HI there,

I'm running Shinken 1.4.1 and use two Shinken masters for HA.
One master (FOO) is usually the active one and BAR is the spare, waiting for the active one to die.

I set the timeout for each Shinken master daemon to 3 seconds. With 3 attempts this should declare the daemon dead and unreachable in 9 seconds:
Code:
define scheduler {
 data_timeout 3
 check_interval 30
 weight 2
 skip_initial_broks 0
 modules RedisRetention_bs
 spare 0
 timeout 3
 address FOO
 scheduler_name scheduler-FOO
 max_check_attempts 3
 realm All
 port 7768
}
This is what happens when I reboot the active master:
  • [li]Quite quickly the spare one detects that the other master is dead and tries to dispatch its config[/li]
    [li]This results in a sequential pinging of each Shinken daemon found in the shinken-specific.cfg, which includes the previous master FOO![/li]
    [li]Now each attempt to reach the dead master results in a 1 minute timeout times two for some reason, see logfile below[/li]


Code:
2014-06-23 15:54:59,442 [1403531699] Info :  Arbiter Master is dead. The arbiter Arbiter-Master-itinfra-mon-bap01 take the lead
2014-06-23 15:54:59,442 [1403531699] Info :  Begin to dispatch configurations to satellites
2014-06-23 15:54:59,442 [1403531699] Info :  Pinging scheduler-FOO
2014-06-23 15:54:59,444 [1403531699] Info :   (PYROLOC://FOO:7768/ForArbiter)
2014-06-23 15:56:02,540 [1403531762] Warning : Add failed attempt to scheduler-FOO (1/3) connection failed
2014-06-23 15:57:05,645 [1403531825] Info :  Pinging scheduler-satellite2
2014-06-23 15:57:05,647 [1403531825] Info :   (PYROLOC://satellite2:7768/ForArbiter)

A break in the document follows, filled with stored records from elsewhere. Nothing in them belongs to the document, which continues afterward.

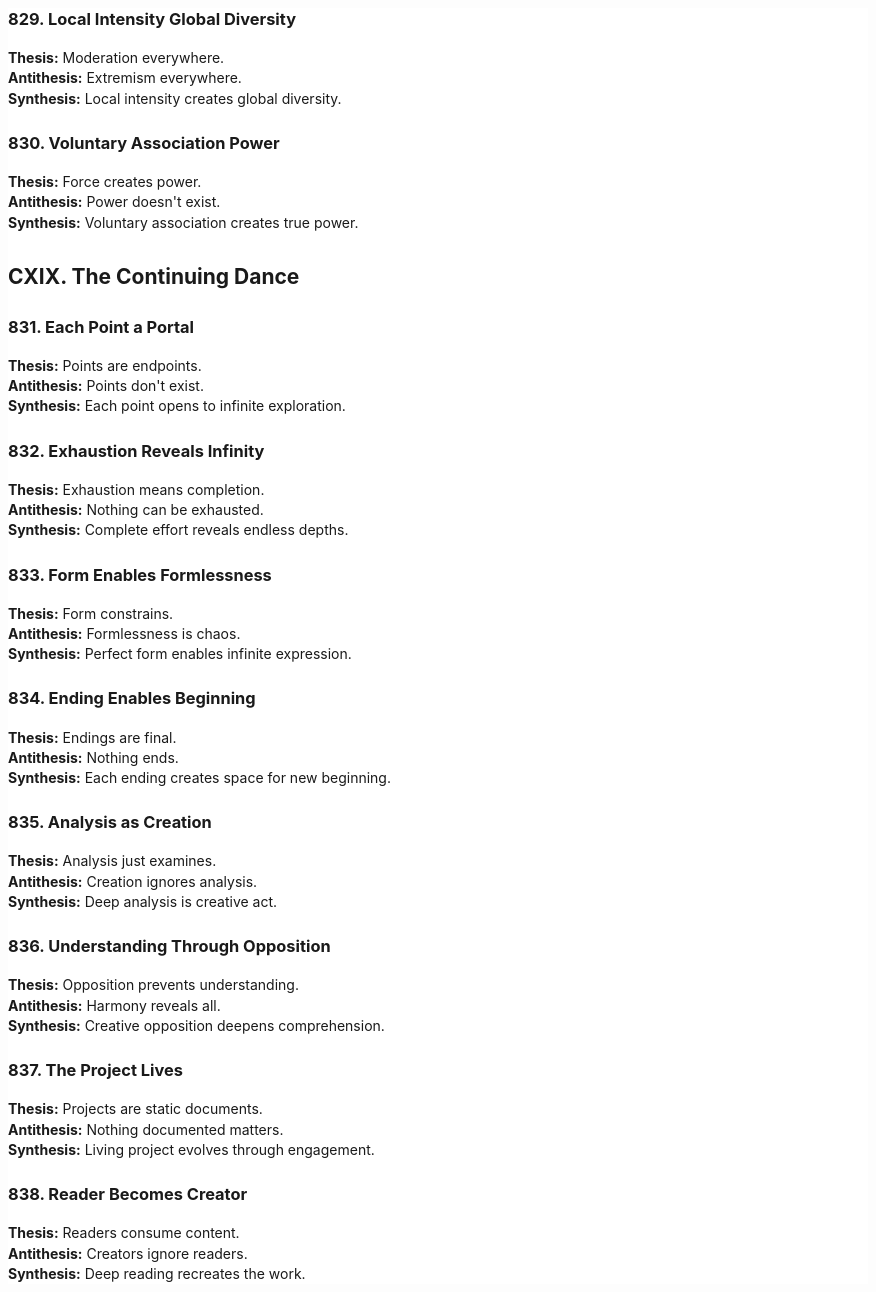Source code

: ### 829. Local Intensity Global Diversity
**Thesis:** Moderation everywhere.  
**Antithesis:** Extremism everywhere.  
**Synthesis:** Local intensity creates global diversity.

### 830. Voluntary Association Power
**Thesis:** Force creates power.  
**Antithesis:** Power doesn't exist.  
**Synthesis:** Voluntary association creates true power.

## CXIX. The Continuing Dance

### 831. Each Point a Portal
**Thesis:** Points are endpoints.  
**Antithesis:** Points don't exist.  
**Synthesis:** Each point opens to infinite exploration.

### 832. Exhaustion Reveals Infinity
**Thesis:** Exhaustion means completion.  
**Antithesis:** Nothing can be exhausted.  
**Synthesis:** Complete effort reveals endless depths.

### 833. Form Enables Formlessness
**Thesis:** Form constrains.  
**Antithesis:** Formlessness is chaos.  
**Synthesis:** Perfect form enables infinite expression.

### 834. Ending Enables Beginning
**Thesis:** Endings are final.  
**Antithesis:** Nothing ends.  
**Synthesis:** Each ending creates space for new beginning.

### 835. Analysis as Creation
**Thesis:** Analysis just examines.  
**Antithesis:** Creation ignores analysis.  
**Synthesis:** Deep analysis is creative act.

### 836. Understanding Through Opposition
**Thesis:** Opposition prevents understanding.  
**Antithesis:** Harmony reveals all.  
**Synthesis:** Creative opposition deepens comprehension.

### 837. The Project Lives
**Thesis:** Projects are static documents.  
**Antithesis:** Nothing documented matters.  
**Synthesis:** Living project evolves through engagement.

### 838. Reader Becomes Creator
**Thesis:** Readers consume content.  
**Antithesis:** Creators ignore readers.  
**Synthesis:** Deep reading recreates the work.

2014-06-23 15:57:07,216 [1403531827] Info :  Pinging reactionner-FOO
2014-06-23 15:57:07,217 [1403531827] Info :   (PYROLOC://FOO:7769/ForArbiter)
2014-06-23 15:58:10,348 [1403531890] Warning : Add failed attempt to reactionner-FOO (1/3) connection failed
2014-06-23 15:59:13,453 [1403531953] Info :  Pinging reactionner-BAR
2014-06-23 15:59:13,453 [1403531953] Info :   (PYROLOC://BAR:7769/ForArbiter)
2014-06-23 15:59:13,455 [1403531953] Info :  Pinging poller-FOO
2014-06-23 15:59:13,456 [1403531953] Info :   (PYROLOC://FOO:7771/ForArbiter)
2014-06-23 16:00:16,556 [1403532016] Warning : Add failed attempt to poller-FOO (1/3) connection failed
2014-06-23 16:01:19,661 [1403532079] Info :  Pinging poller-satellite2
This goes on for each Shinken daemon on the dead master, which results in a long unnecessary downtime for the monitoring service.

Is this 1 minute downtime a generic Python timeout or did I miss a config setting somewhere?